● Problem requirements
Return each line below holding the string "lines".
───── Supplied records
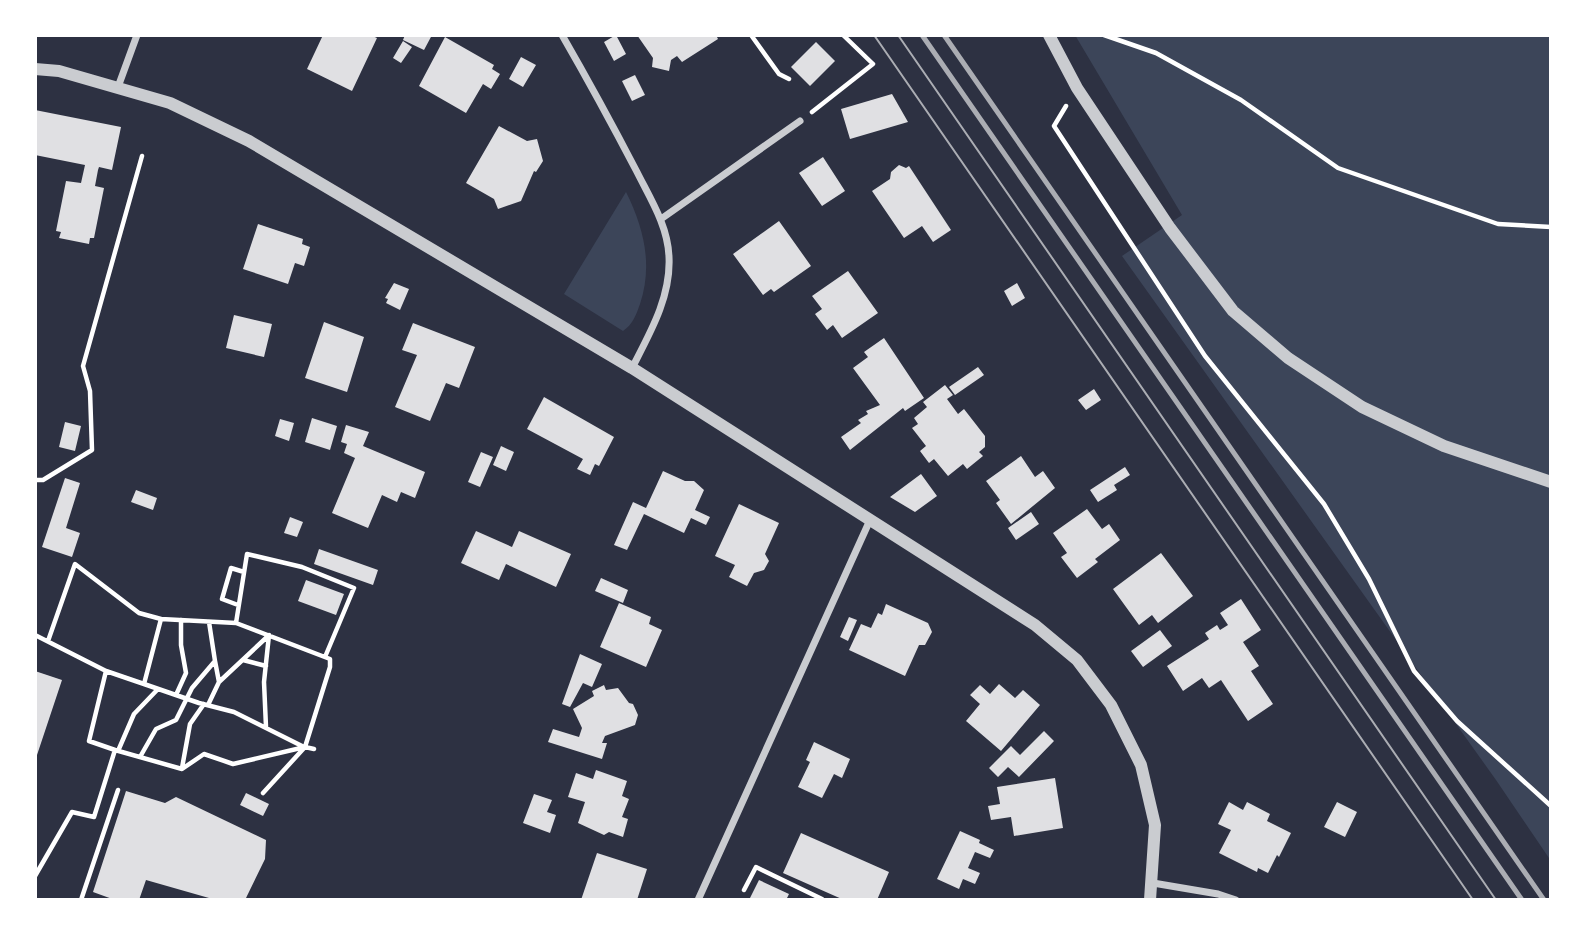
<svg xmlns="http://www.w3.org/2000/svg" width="1586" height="935" font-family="Poppins,sans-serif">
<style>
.green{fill:#3c4559}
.building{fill:#e0e0e3}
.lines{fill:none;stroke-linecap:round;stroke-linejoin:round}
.path{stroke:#fff;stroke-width:4.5}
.minor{stroke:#caccd0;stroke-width:7}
.tertiary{stroke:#caccd0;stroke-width:12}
.tram{stroke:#abadb3;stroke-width:2}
.rail{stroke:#abadb3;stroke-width:5}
</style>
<rect width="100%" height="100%" fill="#2d3142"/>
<path class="green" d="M1075 35H1551V861L1496 780 1122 256 1182 215Z
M626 192C644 228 653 265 640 304 636 315 633 324 623 331L564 294Z"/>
<path class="building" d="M323 35H370L377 38 352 91 307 69Z
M405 35H432L424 50 403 40Z
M616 35 626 54 614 61 604 42Z
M637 35H716L718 39 682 62 677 56 671 60 669 71 652 67 653 58Z
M445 37 494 65 492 69 500 74 491 89 483 84 466 113 419 86Z
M403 41 412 47 401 63 393 58Z
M816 42 835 61 810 86 791 67Z
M521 57 536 65 523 87 509 79Z
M635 75 645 95 632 101 622 81Z
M892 94 908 122 850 139 841 109Z
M35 110 121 127 112 170 99 167 98 170 95 186 104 188 94 238H90L89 244 59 238 61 232 56 231 66 181 81 183 85 165 35 155Z
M499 126 527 141 537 139 543 161 536 172 534 171 521 201 498 209 494 199 466 183Z
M823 157 845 191 822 206 799 173Z
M899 165 906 168 909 166 951 230 933 242 922 226 904 238 872 191 890 179 891 172Z
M779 221 811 266 774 292 771 289 763 295 733 254Z
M258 224 303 239 302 244 310 247 304 266 295 263 288 284 243 269Z
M848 271 878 313 842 338 833 325 827 330 815 314 822 309 812 296Z
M394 283 409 289 400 310 386 303 388 299 385 298Z
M1017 283 1025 298 1012 306 1004 291Z
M234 315 272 324 264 357 226 348Z
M324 322 364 337 347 392 305 378Z
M413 323 475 347 459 388 446 383 430 421 395 407 417 355 402 350Z
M884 338 924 398 905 411 903 408 850 450 841 437 861 423 858 420 868 414 866 411 880 405 853 368 868 357 864 352Z
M978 367 984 375 955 395 949 387Z
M945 385 953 395 947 399 958 414 964 409 985 436V447L979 452 983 456 967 469 963 464 948 476 934 459 929 463 920 451 926 446 912 428 918 424 914 418 927 407 923 402Z
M1094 389 1101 400 1086 410 1078 400Z
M544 397 614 437 599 466 595 464 590 475 577 469 583 459 527 429Z
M312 418 337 426 330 450 305 442Z
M280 419 294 423 289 441 275 436Z
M65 422 81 426 75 451 59 447Z
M346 425 369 432 363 446 425 472 415 498 401 492 397 502 382 495 368 528 332 513 355 458 344 453 347 444 341 442Z
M501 446 514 452 506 471 493 465Z
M481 452 493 457 480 487 468 482Z
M1021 456 1035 477 1043 471 1055 488 1011 524 996 503 1000 500 986 481Z
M1125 467 1130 475 1114 485 1117 490 1098 502 1090 490Z
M663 471 685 481H694L704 490 695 510 710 517 706 525 691 518 684 533 644 514 627 550 614 545 633 502 646 508Z
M921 474 937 496 915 512 890 497Z
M65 478 80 483 66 528 80 533 72 557 42 547Z
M136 490 157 498 153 510 131 502Z
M739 504 779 523 765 554 769 561 764 570 754 573 747 586 729 577 735 565 715 556Z
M1087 509 1102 529 1109 524 1120 540 1095 559 1098 562 1077 578 1061 557 1067 553 1053 533Z
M1031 512 1039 524 1016 540 1008 528Z
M290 517 303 522 297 537 284 533Z
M476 531 512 547 519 531 571 554 556 587 506 564 499 580 461 563Z
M319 549 378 570 373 585 314 564Z
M1161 553 1193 596 1158 623 1152 615 1139 625 1113 589Z
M601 578 628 590 623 603 595 591Z
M306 580 344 594 336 615 298 601Z
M1241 599 1261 630 1243 642 1259 666 1251 671 1273 704 1248 721 1221 680 1209 688 1202 678 1183 691 1167 666 1209 639 1205 633 1217 625 1220 630 1228 625 1220 613Z
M619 603 651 617 649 624 662 630 646 667 600 647Z
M886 604 928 623 932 632 925 645H919L905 676 849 650 861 624 871 628 878 613 882 615Z
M849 617 857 620 848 641 840 637Z
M1160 630 1172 646 1143 667 1131 651Z
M580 654 602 664 592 687 583 683 570 707 562 704Z
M35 671 62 680 35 761Z
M999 684 1015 698 1023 690 1040 705 1001 751 966 721 980 704 970 695 980 685 990 694Z
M604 685 606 690 618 688 629 703 633 704 638 715 635 725 605 736 602 743H607L602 759 548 742 553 729 579 737 582 728 573 709 594 696 592 691Z
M1044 731 1054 741 1019 777 1008 767 998 777 989 768 1011 746 1020 755Z
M814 742 850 759 842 778 834 774 822 798 798 787 810 762 806 760Z
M596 770 627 781 622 796 629 799 622 817 628 819 623 837 609 832 604 835 578 823 585 802 568 797 576 773 593 779Z
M1055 778 1063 828 1014 836 1011 817 991 820 988 806 1000 804 997 787Z
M126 791 165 803 176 797 266 840 265 859 246 898 242 900H216L146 880 139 900H115L93 892Z
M246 793 269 804 263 816 240 805Z
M534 794 552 800 547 812 556 815 550 833 523 823Z
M1229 802 1243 810 1247 802 1270 814 1267 821 1291 833 1279 857 1277 855 1268 873 1258 868 1257 872 1219 853 1231 830 1218 824Z
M1337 802 1357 812 1345 837 1324 827Z
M960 831 980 840 979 843 994 850 990 858 975 852 968 868 980 873 975 884 963 879 959 889 937 879Z
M801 833 889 872 877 900H844L783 873Z
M597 853 647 869 637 900H581Z
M759 880 789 894 786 900H749Z"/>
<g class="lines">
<path class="path" d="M751 35 779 74 789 79
M1104 35 1156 53 1241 100 1338 168 1498 224 1551 227
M1066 106 1054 126 1205 356 1324 504 1369 579 1414 671 1457 721 1551 806
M812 112 873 64 843 35
M35 480H43L92 450 90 391 83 366 142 156
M238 605 222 599 231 568 244 572
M236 623 247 554 302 567 354 588 325 657
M35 635 106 671 89 741 115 750 94 817 72 812 35 876
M48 641 75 564 139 613 161 619
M243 660 266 666
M106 671 144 684 161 619 236 623 330 659V667L305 747 263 793
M219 682 267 637
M144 684 199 703 234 712 304 747
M176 695 186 673 181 645V620
M208 705 219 682 215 661
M266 727 264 682 269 635
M115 750 182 769 204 754 233 764 305 747 314 749
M118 751 134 714 158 689
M140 757 156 729 176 720 192 688 215 661 209 622
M182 768 190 724 204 704
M744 890 756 867 822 899
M81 900 118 790"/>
<path class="minor" d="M562 35C588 80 613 126 637 172 650 198 668 226 669 257 671 297 650 333 632 368
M118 87 137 35
M661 219 800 121
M1153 883 1218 894 1236 900
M698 900 870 520"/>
<path class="tertiary" d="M1049 35 1077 88 1170 228 1233 311 1288 358 1362 407 1444 446 1551 482
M35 69 59 71 170 103 249 141 632 368 1035 625 1077 660 1111 705 1141 765 1155 825 1150 900"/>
<path class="tram" d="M874 35 1473 900
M898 35 1496 900"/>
<path class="rail" d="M922 35 1522 900
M944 35 1544 900"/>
</g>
<rect width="1586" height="935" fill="none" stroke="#ffffff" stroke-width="74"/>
</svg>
──────────
● Answer box
.lines{fill:none;stroke-linecap:round;stroke-linejoin:round}
<g class="lines">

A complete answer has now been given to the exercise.